(Beginning of Available data)

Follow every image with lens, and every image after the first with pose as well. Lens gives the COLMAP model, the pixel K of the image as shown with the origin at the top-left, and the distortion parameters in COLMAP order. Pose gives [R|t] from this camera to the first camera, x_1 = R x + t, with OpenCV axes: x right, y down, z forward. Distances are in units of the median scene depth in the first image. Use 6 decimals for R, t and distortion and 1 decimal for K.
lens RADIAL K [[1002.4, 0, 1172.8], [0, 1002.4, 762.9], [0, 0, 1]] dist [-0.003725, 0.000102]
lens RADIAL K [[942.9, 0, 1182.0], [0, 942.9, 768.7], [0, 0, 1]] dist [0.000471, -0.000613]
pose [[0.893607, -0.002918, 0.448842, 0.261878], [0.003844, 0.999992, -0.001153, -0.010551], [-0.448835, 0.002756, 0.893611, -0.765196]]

(End of Available data)

Copy out all of the material above again, line for line and without any changes.

Follow every image with lens, and every image after the first with pose as well. Lens gives the COLMAP model, the pixel K of the image as shown with the origin at the top-left, and the distortion parameters in COLMAP order. Pose gives [R|t] from this camera to the first camera, x_1 = R x + t, with OpenCV axes: x right, y down, z forward. Distances are in units of the median scene depth in the first image. Use 6 decimals for R, t and distortion and 1 decimal for K.
lens RADIAL K [[1002.4, 0, 1172.8], [0, 1002.4, 762.9], [0, 0, 1]] dist [-0.003725, 0.000102]
lens RADIAL K [[942.9, 0, 1182.0], [0, 942.9, 768.7], [0, 0, 1]] dist [0.000471, -0.000613]
pose [[0.893607, -0.002918, 0.448842, 0.261878], [0.003844, 0.999992, -0.001153, -0.010551], [-0.448835, 0.002756, 0.893611, -0.765196]]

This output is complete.